● **Source text**:
*** Block opens ***
The Book of Life
- Cover of The Book of Life
- Author: Deborah Harkness
- Language: English
- Series: All Souls trilogy
- Genre: Fantasy, romance, vampire, witchcraft, alchemy
- Publisher: Penguin Books
- Publication date: July 15, 2014
- Publication place: United States
- Media type: Print (Hardcover, Paperback)
- Pages: 561
- ISBN: 978-0-670-02559-6
- Preceded by: Shadow of Night

= The Book of Life (Harkness novel) =

2014 fantasy novel by Deborah Harkness

The Book of Life is a 2014 fantasy novel by American scholar Deborah Harkness, the third book in the All Souls trilogy. As the sequel to the 2012 bestseller, Shadow of Night, it follows the final steps in the story of Diana Bishop, a historian who comes from a long line of witches, and Matthew Clairmont, a long-lived vampire, as they unlock the secrets of an ancient manuscript.

==Synopsis==

Having returned from their refuge in 16th century London to find a family member dead, Diana and Matthew embark on a mission of revenge, seeking the final pages of the Book of Life, and bringing justice to witches and vampires that have wronged them. Diana is now a member of the de Clermont family. They find the black sheep of the family, Benjamin, Matthew's disavowed son and dispose of him. Matthew's genetics work progresses, with the help of a Yale scientist, and they are able to remove the charter of Covenant, meaning inter-species marriage is possible. It had originally been drawn up based on fear and stereotypes the old generation held.
*** Block closes ***
● **Directions for this task**: Retype the part of the article on The Book of Life that begins with the words "Having returned from" and stops after the words "old generation held.".

● **Dataset content**:
*** Block opens ***
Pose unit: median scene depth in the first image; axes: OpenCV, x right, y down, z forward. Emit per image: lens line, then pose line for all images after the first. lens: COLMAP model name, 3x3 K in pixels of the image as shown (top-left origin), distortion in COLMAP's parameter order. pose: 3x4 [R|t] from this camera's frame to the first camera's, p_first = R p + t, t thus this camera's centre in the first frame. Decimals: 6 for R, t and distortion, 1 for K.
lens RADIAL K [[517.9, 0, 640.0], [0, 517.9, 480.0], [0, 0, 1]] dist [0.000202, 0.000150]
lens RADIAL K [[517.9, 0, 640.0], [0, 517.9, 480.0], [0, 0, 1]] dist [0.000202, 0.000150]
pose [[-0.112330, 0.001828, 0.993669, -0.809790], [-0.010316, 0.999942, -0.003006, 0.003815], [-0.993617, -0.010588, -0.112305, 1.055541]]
*** Block closes ***
● **Response below**:
Having returned from their refuge in 16th century London to find a family member dead, Diana and Matthew embark on a mission of revenge, seeking the final pages of the Book of Life, and bringing justice to witches and vampires that have wronged them. Diana is now a member of the de Clermont family. They find the black sheep of the family, Benjamin, Matthew's disavowed son and dispose of him. Matthew's genetics work progresses, with the help of a Yale scientist, and they are able to remove the charter of Covenant, meaning inter-species marriage is possible. It had originally been drawn up based on fear and stereotypes the old generation held.